▸ **Work instruction**:
When you give the entries again, keep every word as it stands and drop the pictures.

Start of Information provided

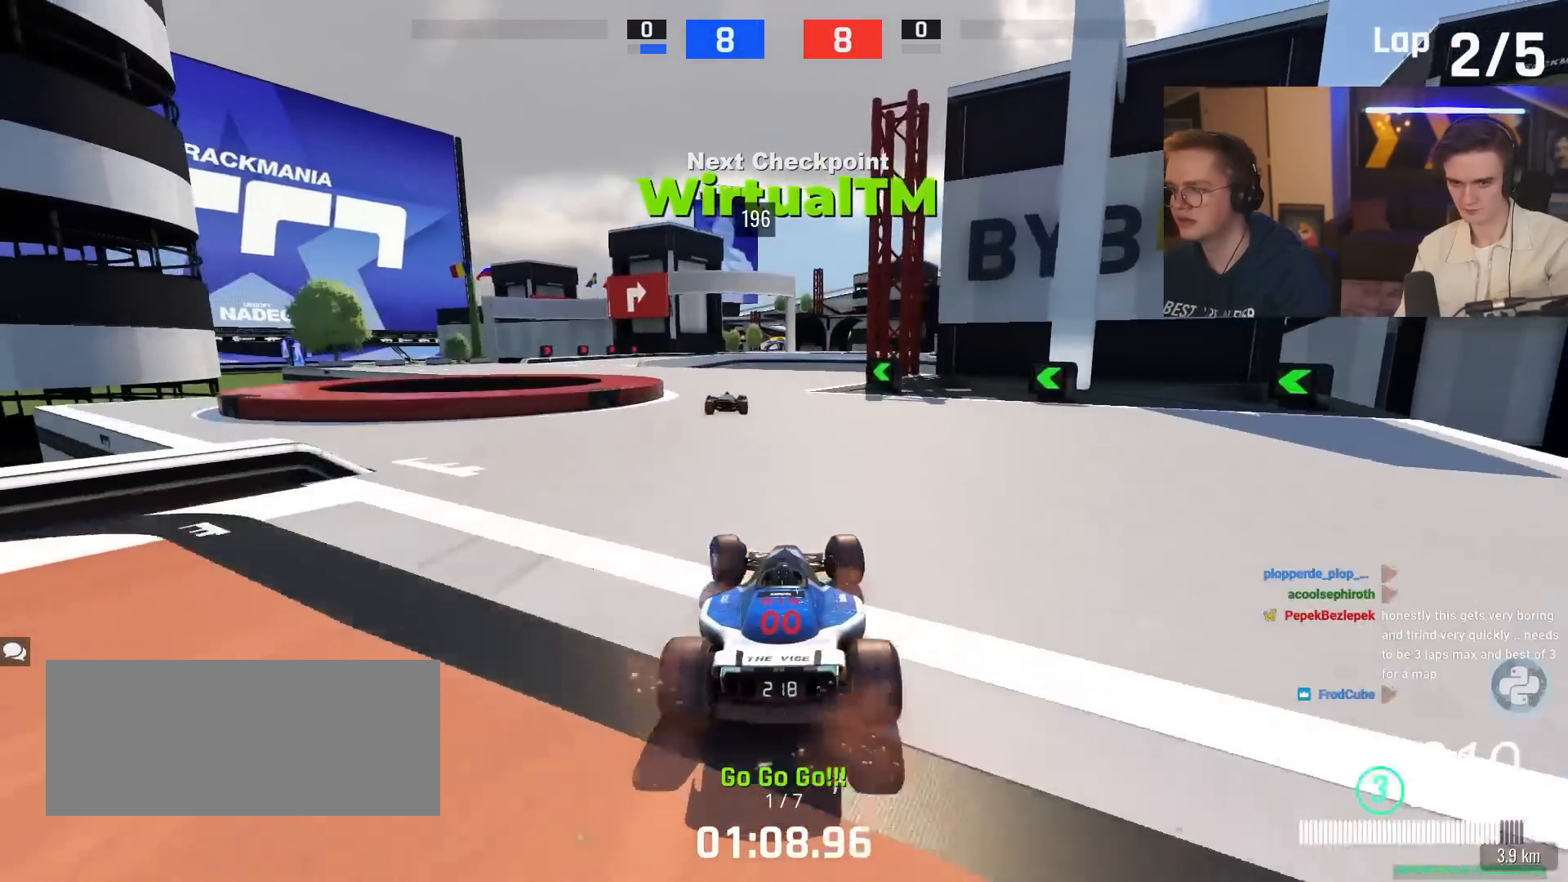
{"keys": ["left", "up"], "events": [[34, "left", "up"], [84, "left", "down"], [184, "left", "up"], [217, "left", "down"]]}
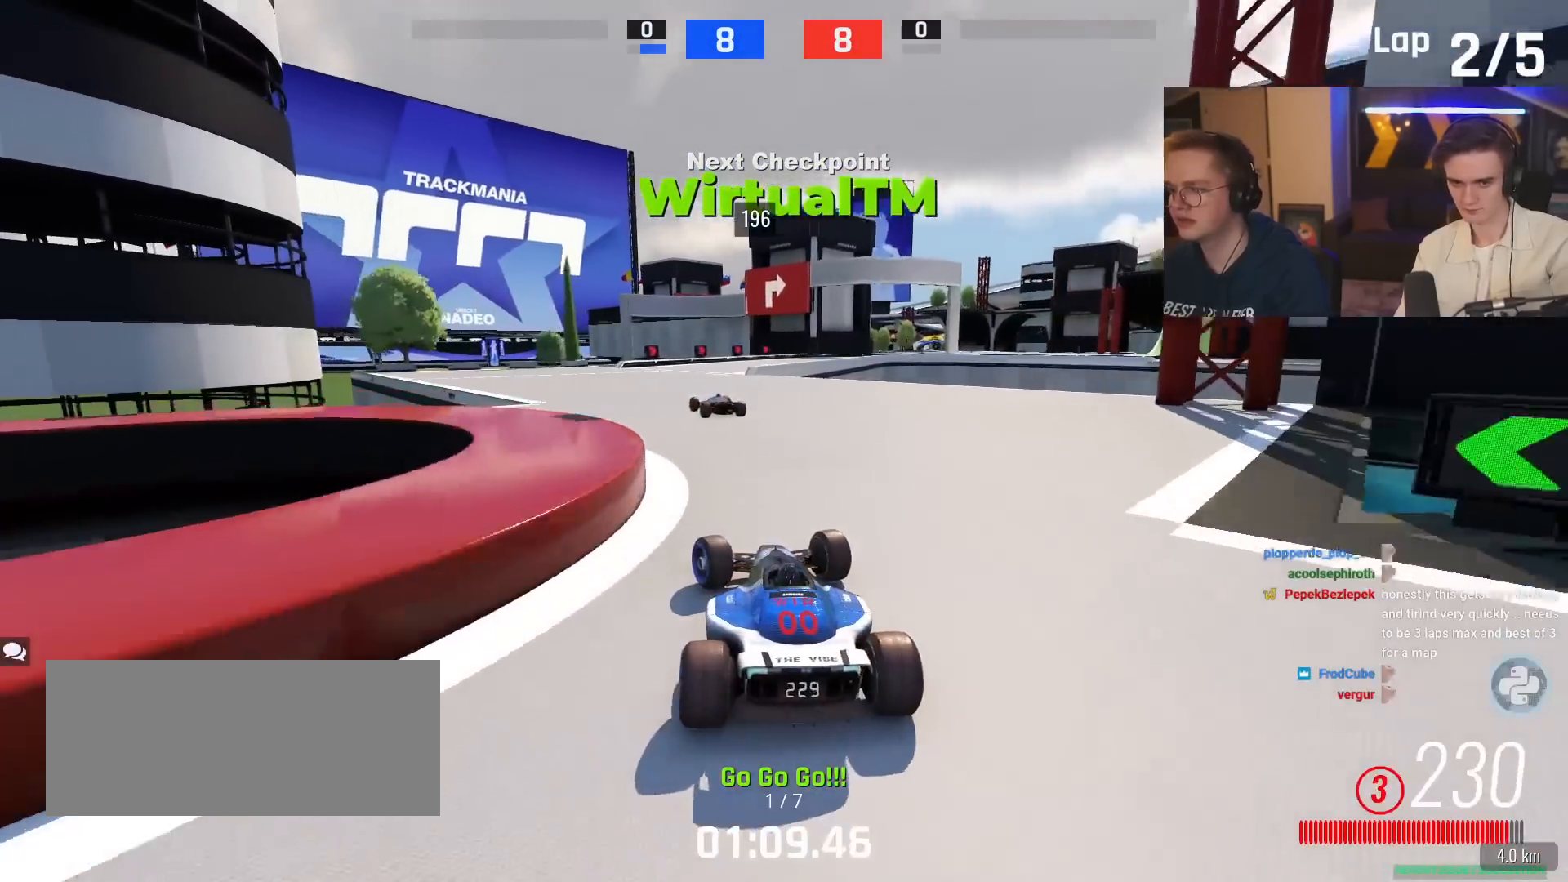
{"keys": ["right", "up"], "events": [[183, "left", "up"], [334, "right", "down"]]}
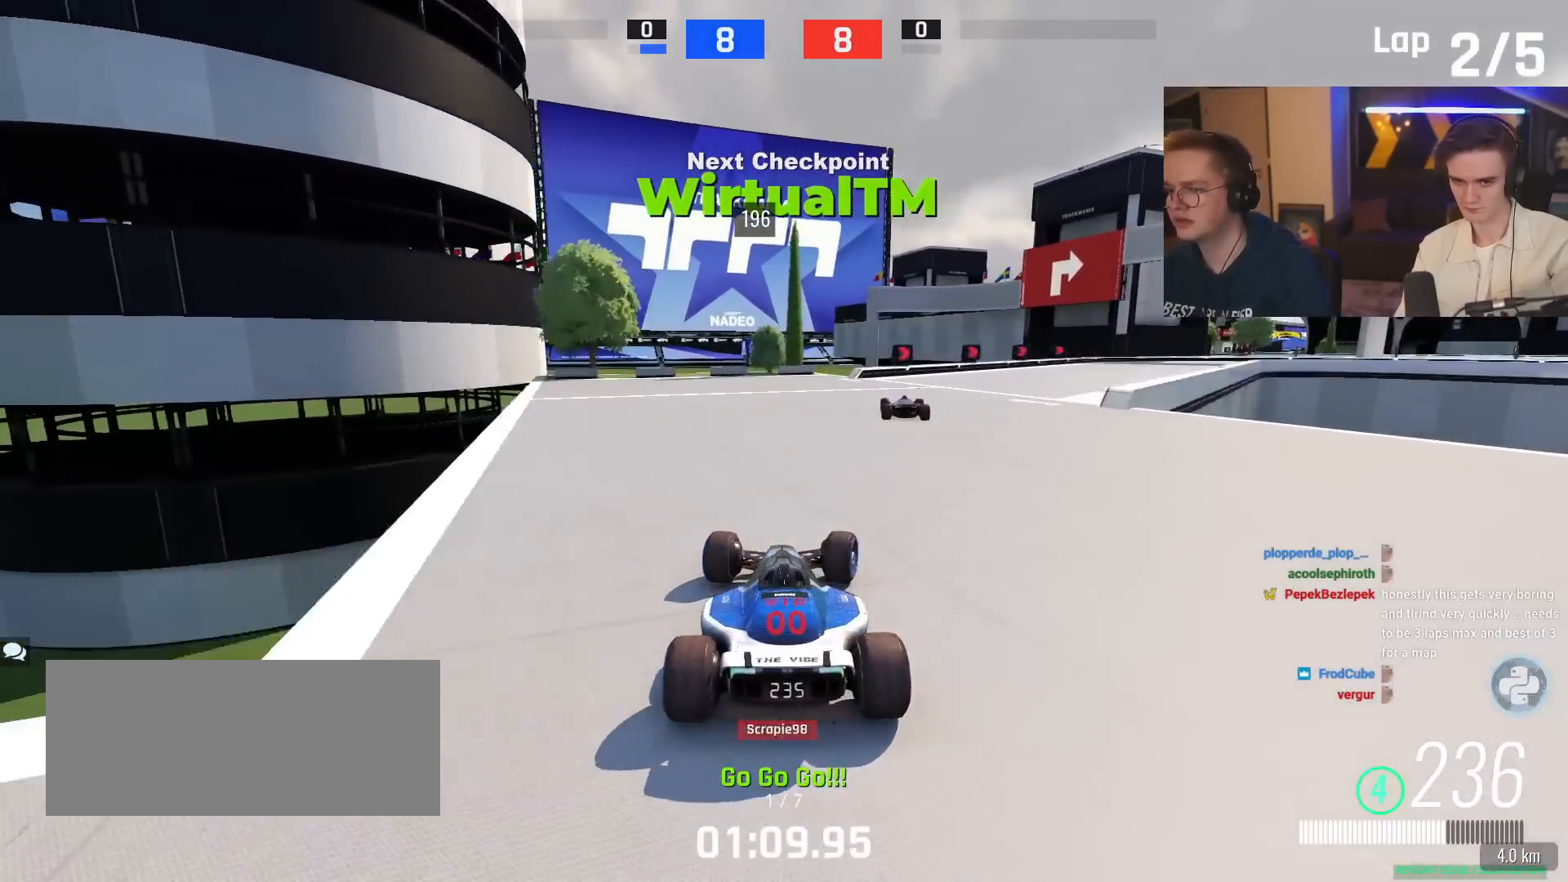
{"keys": ["right", "up"], "events": []}
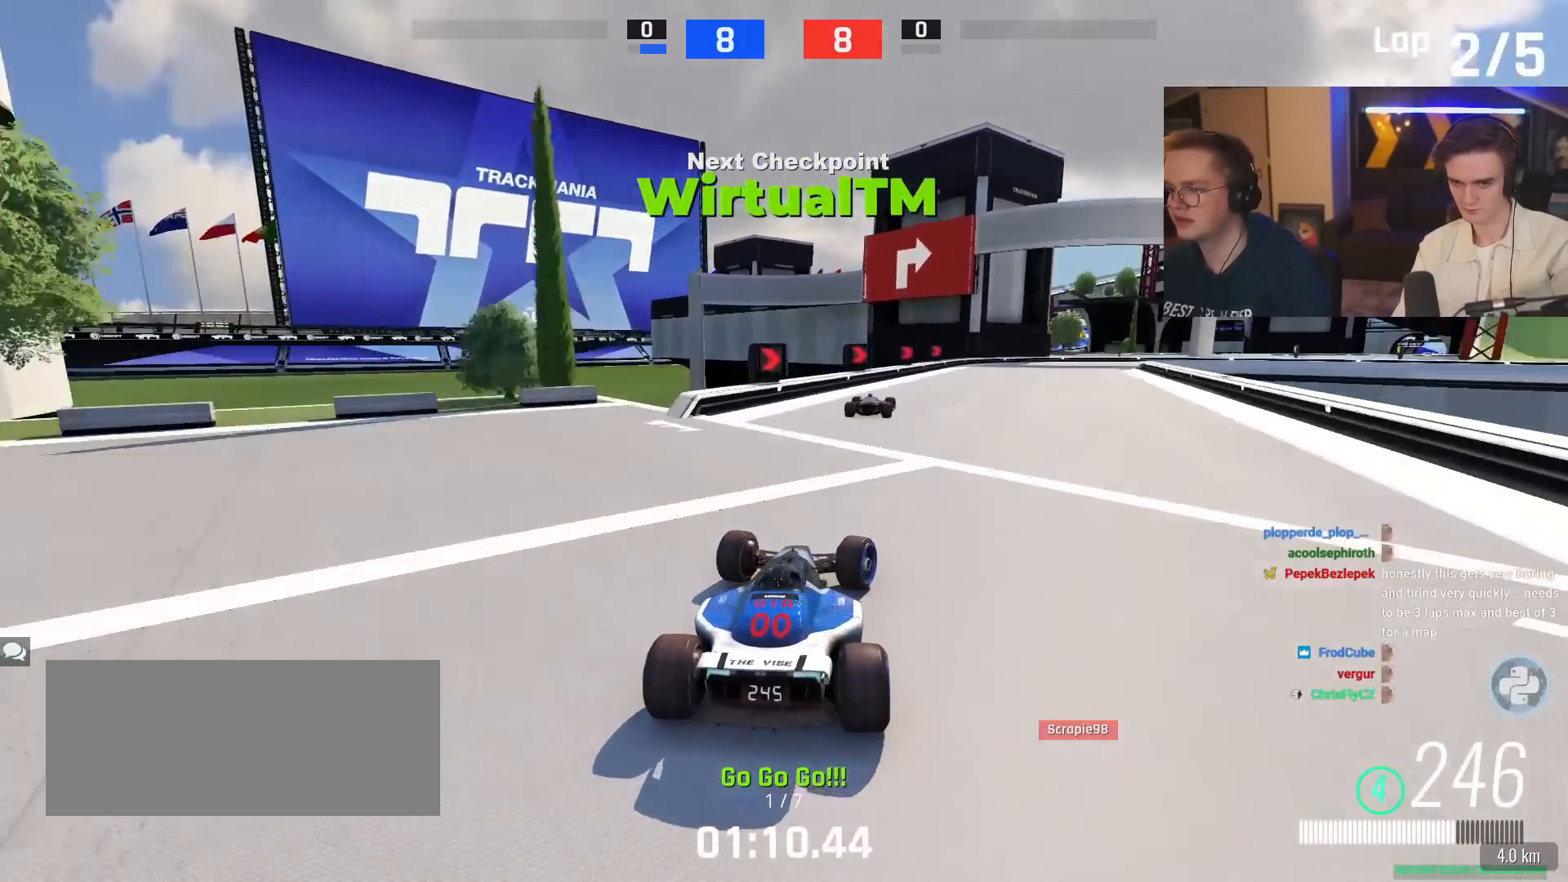
{"keys": ["brake", "up"], "events": [[83, "right", "up"], [183, "brake", "down"], [317, "right", "down"], [500, "right", "up"]]}
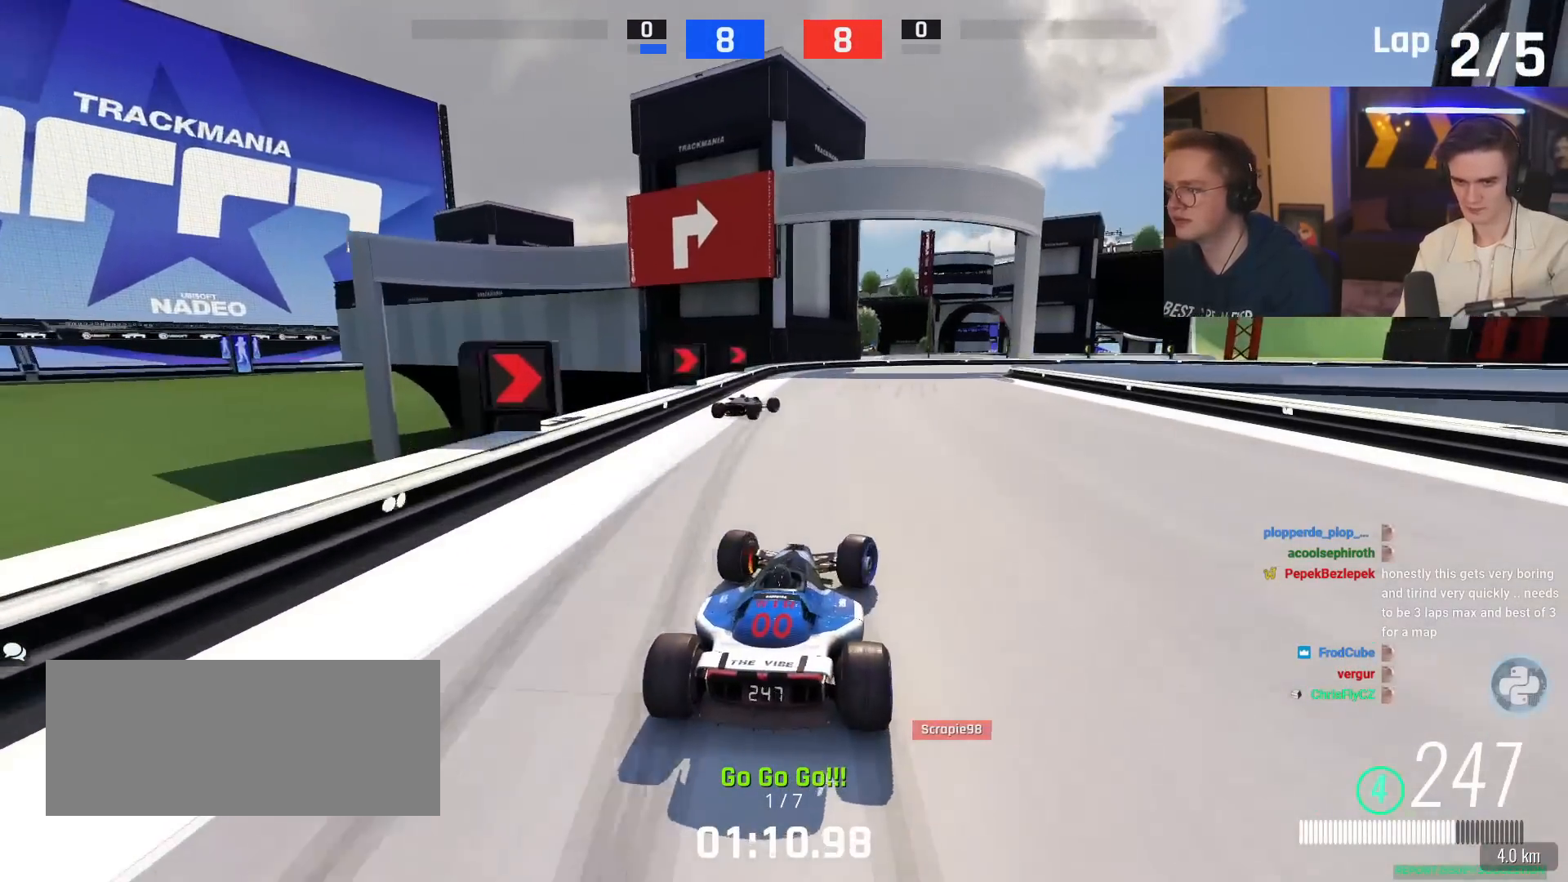
{"keys": ["brake", "right", "up"], "events": [[100, "right", "down"], [234, "right", "up"], [284, "right", "down"]]}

End of Information provided

▸ **Solution to this problem**:
{"keys": ["left", "up"], "events": [[34, "left", "up"], [84, "left", "down"], [184, "left", "up"], [217, "left", "down"]]}
{"keys": ["right", "up"], "events": [[183, "left", "up"], [334, "right", "down"]]}
{"keys": ["right", "up"], "events": []}
{"keys": ["brake", "up"], "events": [[83, "right", "up"], [183, "brake", "down"], [317, "right", "down"], [500, "right", "up"]]}
{"keys": ["brake", "right", "up"], "events": [[100, "right", "down"], [234, "right", "up"], [284, "right", "down"]]}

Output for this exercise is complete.